** PASSAGE FOR REVIEW **
*-*-*

PARIS — One person was killed and four injured in an explosion Monday at a nuclear waste facility, an accident authorities were quick to downplay but which caused environmentalists to push for rethinking nuclear policy amid worldwide jitters about Japan’s nuclear catastrophe.
The Nuclear Safety Authority said no radioactive leaks were detected after the blast shortly past noon at a furnace in the Centraco site, about 20 miles from the city of Avignon. One of the injured suffered severe burns.
The agency quickly pronounced the accident “terminated,” saying the situation had been brought under control in less than an hour.
The building that houses the furnace wasn’t damaged, no leaks were reported and residents who live near the site were not evacuated, the agency said in a statement.
An investigation has been opened to find out what went wrong, authorities said.
France is the world’s most nuclear-dependent nation. It relies on the 58 nuclear power plants that dot the country for about three-quarters of its total electricity, and it’s also a major exporter of nuclear technology throughout the world.
While the March meltdown at Japan’s Fukushima Dai-ichi plant prompted other countries to re-evaluate their nuclear programs - with neighboring Germany vowing to shut all its plants by 2022 - France has remained steadfast in its support for nuclear energy.
Authorities here downplayed the importance of Monday’s incident.
“It’s an industrial accident and not a nuclear accident,” Industry Minister Eric Besson said on I-Tele television. “There have been no radioactive leaks, and there have been no chemical leaks.”

*-*-*

** PROBLEMS AND TASKS **
A – List every country named in the Centraco report.
B – Based on the Centraco report, answer yes or no for each statement and quote the words that decide it: (i) Residents living near the site were evacuated. (ii) Germany has vowed to shut all its plants by 2022. (iii) France gets about half of its electricity from nuclear power plants.
C – Write the next few sentences of the Centraco report, picking up after its final sentence.
The rows that come next are separate material and have no connection to the Centraco report.

*-*-*

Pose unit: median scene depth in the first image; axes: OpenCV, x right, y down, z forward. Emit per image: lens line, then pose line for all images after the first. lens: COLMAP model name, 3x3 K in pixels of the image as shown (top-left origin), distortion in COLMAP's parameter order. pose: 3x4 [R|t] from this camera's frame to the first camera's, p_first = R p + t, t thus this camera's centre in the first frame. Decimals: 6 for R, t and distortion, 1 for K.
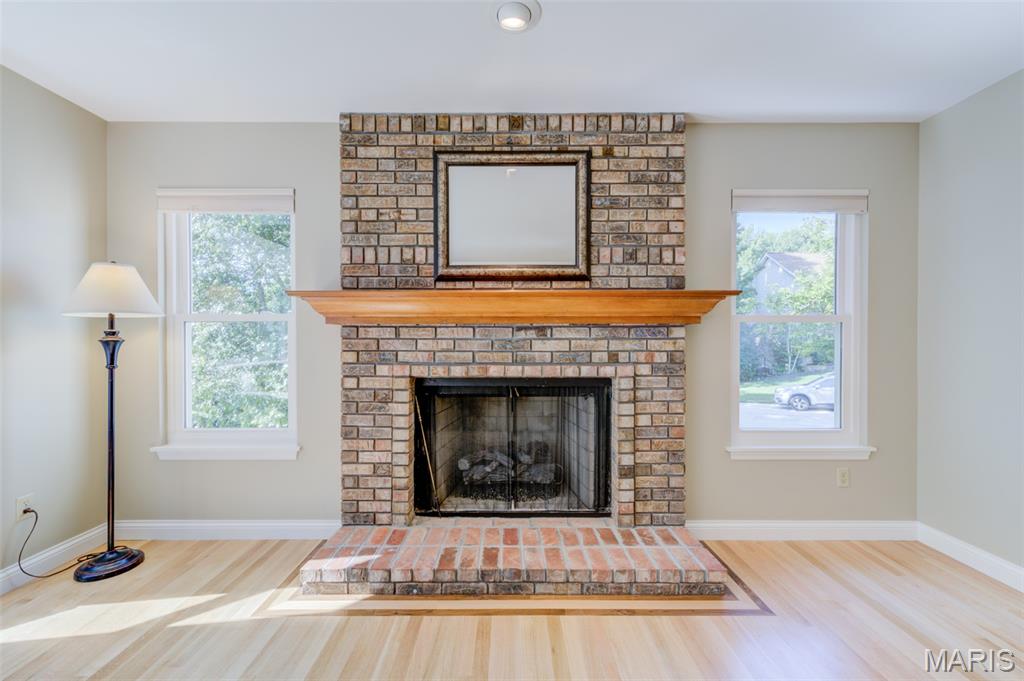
lens RADIAL K [[392.5, 0, 512.0], [0, 392.5, 340.5], [0, 0, 1]] dist [0.010352, -0.000044]
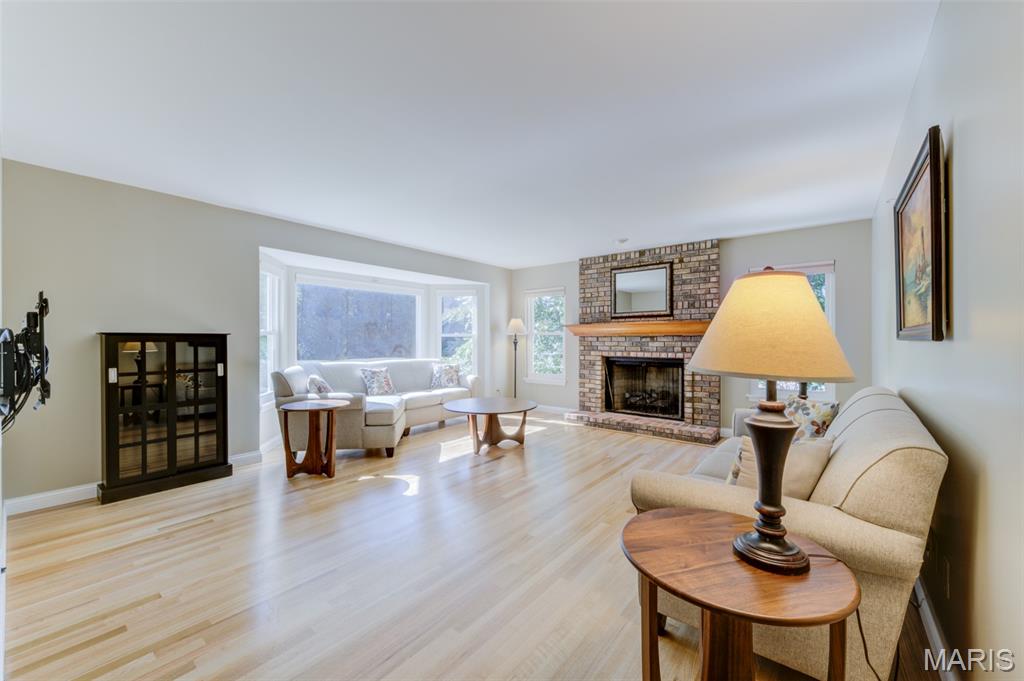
lens RADIAL K [[392.5, 0, 512.0], [0, 392.5, 340.5], [0, 0, 1]] dist [0.010352, -0.000044]
pose [[0.772467, -0.000551, -0.635055, 0.940808], [-0.004399, 0.999971, -0.006219, 0.008827], [0.635040, 0.007598, 0.772442, -1.404266]]
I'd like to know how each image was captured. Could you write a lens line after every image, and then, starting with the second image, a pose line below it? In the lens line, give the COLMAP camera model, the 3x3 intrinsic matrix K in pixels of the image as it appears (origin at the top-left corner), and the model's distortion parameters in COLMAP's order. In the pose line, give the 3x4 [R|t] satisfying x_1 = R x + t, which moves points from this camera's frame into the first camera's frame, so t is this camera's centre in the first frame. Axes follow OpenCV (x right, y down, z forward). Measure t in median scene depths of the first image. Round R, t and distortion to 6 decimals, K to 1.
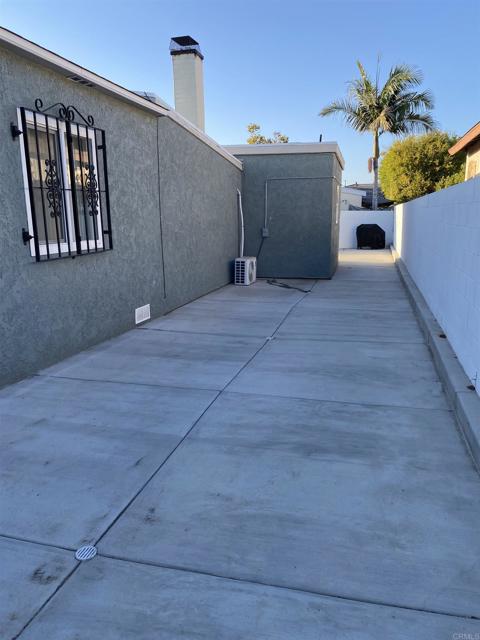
lens RADIAL K [[492.4, 0, 240.0], [0, 492.4, 320.0], [0, 0, 1]] dist [-0.001448, -0.000713]
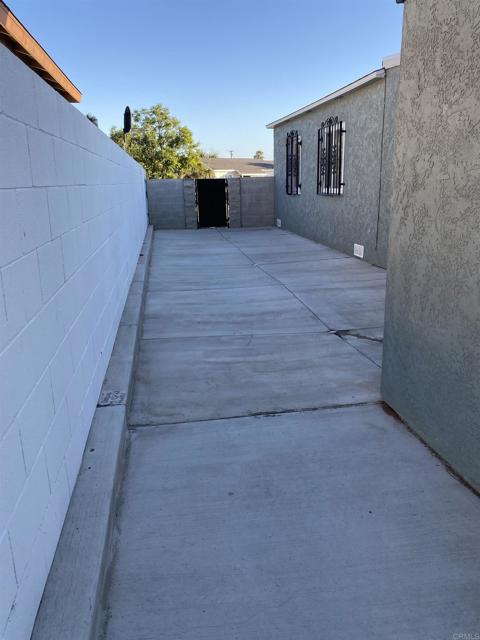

*-*-*

** RESPONSES BY TASK **
A – Japan, France, Germany

B –
(i) No: "residents who live near the site were not evacuated"
(ii) Yes: "with neighboring Germany vowing to shut all its plants by 2022"
(iii) No: "for about three-quarters of its total electricity"

C –
Still, French environmentalists have long called for an end to the country’s nuclear program, and several ecology and leftist parties urged authorities here to rethink nuclear policy after Monday’s incident.
Sophia Majnoni, who runs Greenpeace’s nuclear campaign in France, noted that the plant was not part of a French safety audit conducted in the wake of the Fukushima accident.
“It is a nuclear plant yet its resistance to earthquake or flooding won’t be checked, which allows us to think that the government has not drawn all the lessons from the Fukushima catastrophe,” she said. “It is not only the nuclear power plants that are dangerous for the population.”
Ecology Minister Nathalie Kosciusko-Morizet visited Centraco - one of four industrial installations at the Marcoule nuclear site - later Monday.
The 740-acre Marcoule site also houses a research center and four industrial sites, including one that makes Mox, a fuel made from plutonium and uranium.
France’s EDF electric power company, whose subsidiary operates Centraco, said the furnace in Monday’s accident is used to melt slightly radioactive metal waste, including gates, pumps and tools into easy-to-store bars.